A Twisted Tongue, by Veija Kusama-Morris

Words. Language. Broken down into definition and constructed into meaning. The potential to synthesize the world or devastate it. Persuasion. Capacity. Propaganda. The words an individual believes they have the aptitude to employ, what they have a right to say. Tradition’s repugnant clash with ‘success,’ littering Cambodia with the remnants of its discord. Here are your options. We have to be realistic. This is what your life will look like.

New Hope is a Cambodian NGO located in the Mondul Bai district within Siem Reap province. They frame themselves as a ‘grass roots’ organization striving to provide ‘free education for all,’ particularly the children of a ‘broken community of army families, sex workers, and displaced parents.’ Logistically, the organization provides schooling for approximately 600 children in various disciplines, including computer skills, English, math, sex education, and sewing. Despite a newly inaugurated project to open a public school in partnership with the national curriculum, New Hope’s educational methodology contains no instruction in Khmer, only English. Their defense of this strategy is fair, albeit disheartening. The paramount concern for these students post-graduation is to gain steady employment and earn a livable wage, in Siem Reap that is predominantly associated with tourism. In the pervasive interlocking of education and money, New Hope was left with a choice and English proved victorious. Cloaked in logic and rationality, New Hope’s decision illuminates a conditioned and extensively inveterate dynamic. As the languages of success and tourism merge into synonymy, the lens through which the youth of Cambodia are prompted to view their own potential becomes increasingly opaque. The terminologies surrounding their futures blend into uniformity, and consequently manageability.

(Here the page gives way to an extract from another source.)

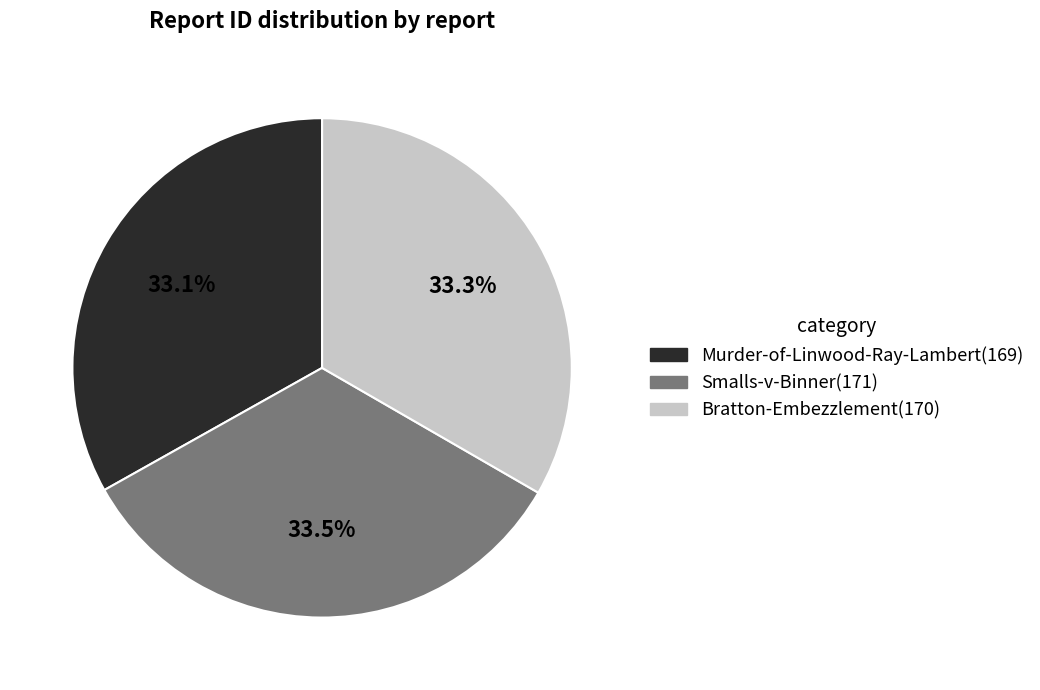

Approximately how many times larger is the value at Murder-of-Linwood-Ray-Lambert compared to Smalls-v-Binner?

1.0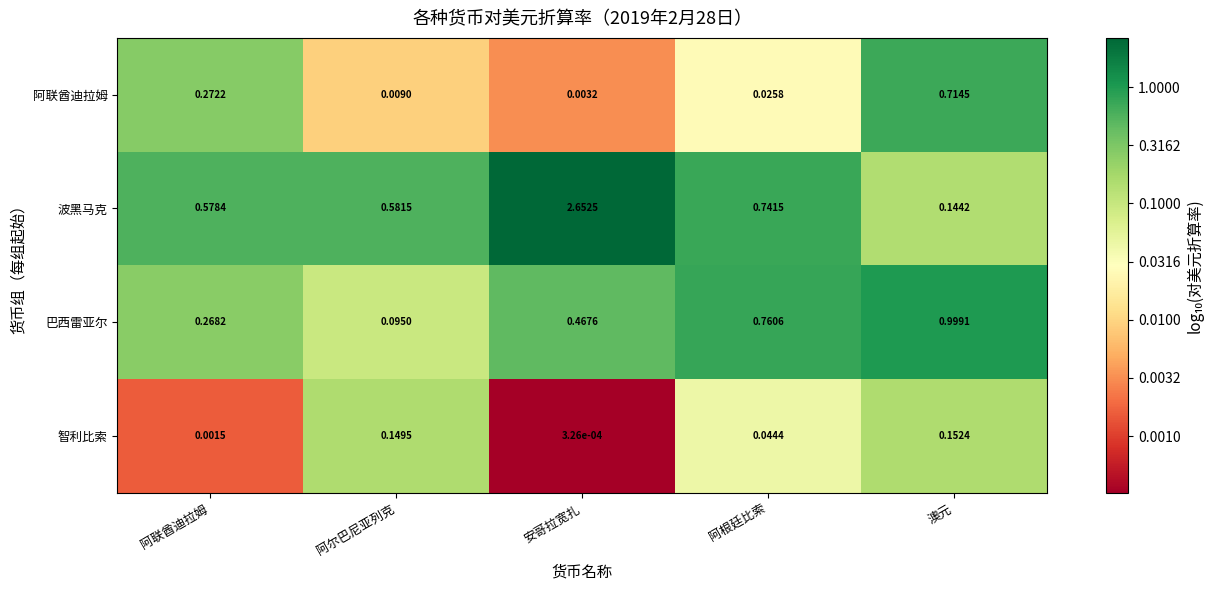

At which category does the chart reach its peak across all series?

安哥拉宽扎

In her work The Will to Improve: Governmentality, Development, and the Practice of Politics, author Tania Murray Li writes that structures often move to change emotions towards an ‘issue’ rather than targeting the source itself. In the same vein, by changing the landscape of language, various apparatuses are constructing the value of these people into acquiescent niches. By utilizing the ideals of self-determination and the promise of individual success, the State is given the opportunity to set the terms of achievement, to restrict the capacity of its population.

It’s not difficult to ascertain why this dynamic occurs. During the three weeks I’ve spent in Cambodia, I’ve observed abundant illustrations of grace, perseverance, intelligence, kindness and ambition, and for a government that appears to desire passive conformity, all of these serve as a threat. The truth of the individuals we encounter is mauled by a surging tongue of dominance. The frequent utterances of reality, slums, poor, disadvantaged, modernity, and tourism have crowded my ears since arriving in Cambodia. This onslaught is contrasted by the fact that I’ve heard the word ‘dream’ three times. The youth of Cambodia are not a cause, they are not to be lost or found. They are present, they are living, and they are capable. In a world willing to paint them as the residue of war, it is these people that have the opportunity to change the face of this nation.